**Problem to work on**
Write out, word for word, all the text in every listing below, and leave the pictures out.

**Data for review**

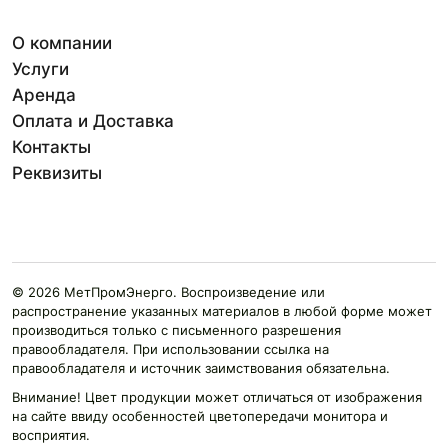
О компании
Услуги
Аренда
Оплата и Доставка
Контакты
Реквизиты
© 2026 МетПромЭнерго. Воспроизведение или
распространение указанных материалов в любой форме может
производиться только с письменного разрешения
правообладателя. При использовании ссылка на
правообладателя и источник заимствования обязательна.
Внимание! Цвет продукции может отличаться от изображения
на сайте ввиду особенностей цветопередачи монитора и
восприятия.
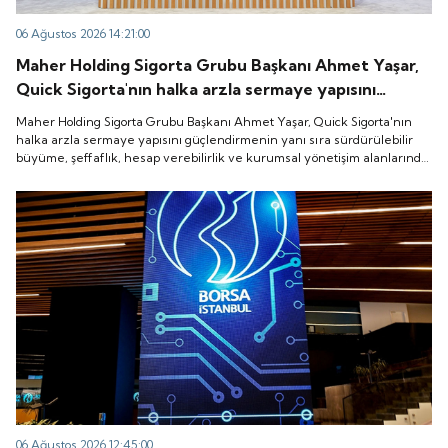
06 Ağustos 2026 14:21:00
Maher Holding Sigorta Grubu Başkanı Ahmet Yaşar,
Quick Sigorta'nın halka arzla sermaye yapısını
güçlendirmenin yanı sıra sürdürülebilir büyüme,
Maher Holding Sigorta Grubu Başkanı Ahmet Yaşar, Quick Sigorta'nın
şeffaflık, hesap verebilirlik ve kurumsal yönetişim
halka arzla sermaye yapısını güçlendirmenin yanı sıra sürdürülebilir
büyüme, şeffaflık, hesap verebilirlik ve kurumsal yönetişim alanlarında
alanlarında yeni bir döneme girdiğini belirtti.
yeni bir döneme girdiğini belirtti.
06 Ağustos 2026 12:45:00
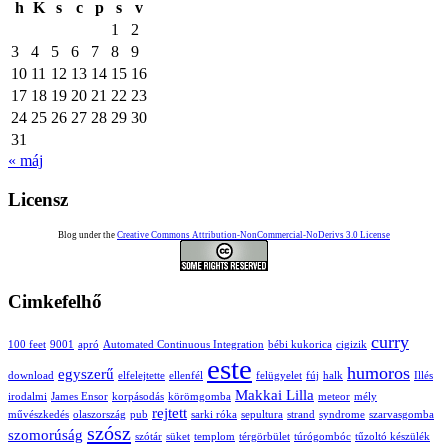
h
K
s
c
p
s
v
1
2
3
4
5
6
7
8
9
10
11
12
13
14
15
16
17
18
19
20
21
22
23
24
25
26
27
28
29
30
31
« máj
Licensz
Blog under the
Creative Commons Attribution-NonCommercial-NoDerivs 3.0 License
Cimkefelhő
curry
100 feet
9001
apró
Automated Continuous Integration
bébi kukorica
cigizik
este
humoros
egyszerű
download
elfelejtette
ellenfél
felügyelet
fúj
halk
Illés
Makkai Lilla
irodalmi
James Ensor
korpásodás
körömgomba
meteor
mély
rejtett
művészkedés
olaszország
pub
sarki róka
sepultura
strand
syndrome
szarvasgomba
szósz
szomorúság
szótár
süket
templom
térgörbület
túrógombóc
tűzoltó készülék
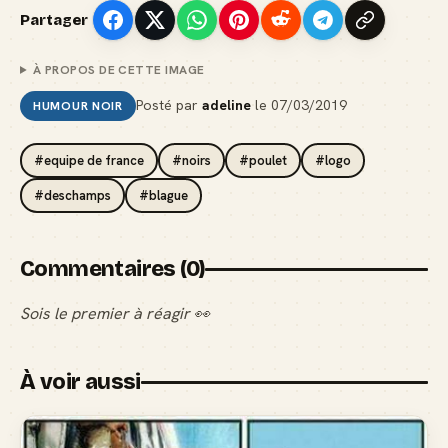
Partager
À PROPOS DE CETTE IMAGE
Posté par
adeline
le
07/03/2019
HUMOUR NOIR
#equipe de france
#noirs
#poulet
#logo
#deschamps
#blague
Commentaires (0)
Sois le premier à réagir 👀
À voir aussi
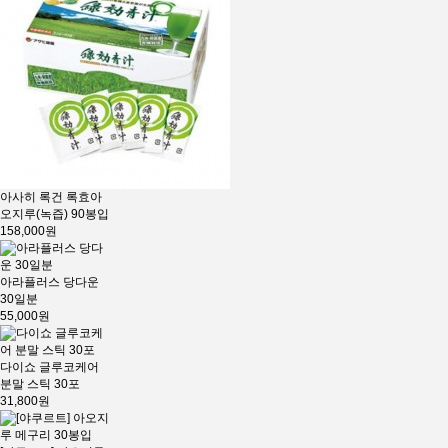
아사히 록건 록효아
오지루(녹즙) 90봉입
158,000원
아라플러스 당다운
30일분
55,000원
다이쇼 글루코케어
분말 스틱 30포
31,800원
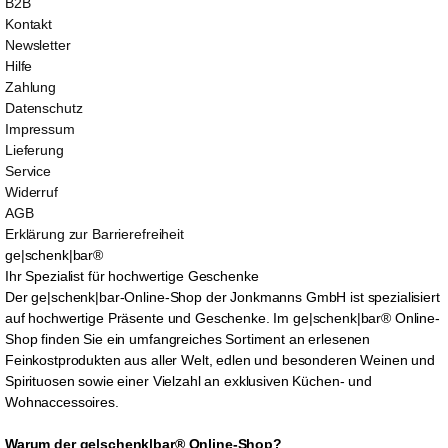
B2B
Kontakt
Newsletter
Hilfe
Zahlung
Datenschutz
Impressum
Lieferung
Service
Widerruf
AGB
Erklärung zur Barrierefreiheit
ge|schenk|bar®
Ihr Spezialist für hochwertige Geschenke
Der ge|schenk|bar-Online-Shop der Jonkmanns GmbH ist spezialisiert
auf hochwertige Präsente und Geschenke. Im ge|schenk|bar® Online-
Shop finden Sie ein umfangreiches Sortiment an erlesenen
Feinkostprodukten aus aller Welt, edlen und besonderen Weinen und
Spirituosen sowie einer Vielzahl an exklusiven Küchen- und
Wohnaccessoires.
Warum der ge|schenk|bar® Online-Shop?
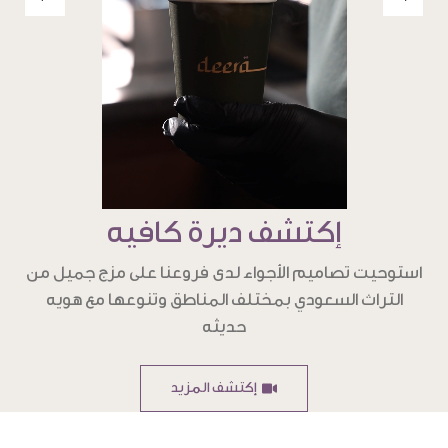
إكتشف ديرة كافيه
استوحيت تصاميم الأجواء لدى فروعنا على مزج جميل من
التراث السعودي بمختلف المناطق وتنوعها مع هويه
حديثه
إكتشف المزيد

**Task response**
О компании
Услуги
Аренда
Оплата и Доставка
Контакты
Реквизиты
© 2026 МетПромЭнерго. Воспроизведение или
распространение указанных материалов в любой форме может
производиться только с письменного разрешения
правообладателя. При использовании ссылка на
правообладателя и источник заимствования обязательна.
Внимание! Цвет продукции может отличаться от изображения
на сайте ввиду особенностей цветопередачи монитора и
восприятия.
06 Ağustos 2026 14:21:00
Maher Holding Sigorta Grubu Başkanı Ahmet Yaşar,
Quick Sigorta'nın halka arzla sermaye yapısını
güçlendirmenin yanı sıra sürdürülebilir büyüme,
Maher Holding Sigorta Grubu Başkanı Ahmet Yaşar, Quick Sigorta'nın
şeffaflık, hesap verebilirlik ve kurumsal yönetişim
halka arzla sermaye yapısını güçlendirmenin yanı sıra sürdürülebilir
büyüme, şeffaflık, hesap verebilirlik ve kurumsal yönetişim alanlarında
alanlarında yeni bir döneme girdiğini belirtti.
yeni bir döneme girdiğini belirtti.
06 Ağustos 2026 12:45:00
h
K
s
c
p
s
v
1
2
3
4
5
6
7
8
9
10
11
12
13
14
15
16
17
18
19
20
21
22
23
24
25
26
27
28
29
30
31
« máj
Licensz
Blog under the
Creative Commons Attribution-NonCommercial-NoDerivs 3.0 License
Cimkefelhő
curry
100 feet
9001
apró
Automated Continuous Integration
bébi kukorica
cigizik
este
humoros
egyszerű
download
elfelejtette
ellenfél
felügyelet
fúj
halk
Illés
Makkai Lilla
irodalmi
James Ensor
korpásodás
körömgomba
meteor
mély
rejtett
művészkedés
olaszország
pub
sarki róka
sepultura
strand
syndrome
szarvasgomba
szósz
szomorúság
szótár
süket
templom
térgörbület
túrógombóc
tűzoltó készülék
Partager
À PROPOS DE CETTE IMAGE
Posté par
adeline
le
07/03/2019
HUMOUR NOIR
#equipe de france
#noirs
#poulet
#logo
#deschamps
#blague
Commentaires (0)
Sois le premier à réagir 👀
À voir aussi
아사히 록건 록효아
오지루(녹즙) 90봉입
158,000원
아라플러스 당다운
30일분
55,000원
다이쇼 글루코케어
분말 스틱 30포
31,800원
B2B
Kontakt
Newsletter
Hilfe
Zahlung
Datenschutz
Impressum
Lieferung
Service
Widerruf
AGB
Erklärung zur Barrierefreiheit
ge|schenk|bar®
Ihr Spezialist für hochwertige Geschenke
Der ge|schenk|bar-Online-Shop der Jonkmanns GmbH ist spezialisiert
auf hochwertige Präsente und Geschenke. Im ge|schenk|bar® Online-
Shop finden Sie ein umfangreiches Sortiment an erlesenen
Feinkostprodukten aus aller Welt, edlen und besonderen Weinen und
Spirituosen sowie einer Vielzahl an exklusiven Küchen- und
Wohnaccessoires.
Warum der ge|schenk|bar® Online-Shop?
إكتشف ديرة كافيه
استوحيت تصاميم الأجواء لدى فروعنا على مزج جميل من
التراث السعودي بمختلف المناطق وتنوعها مع هويه
حديثه
إكتشف المزيد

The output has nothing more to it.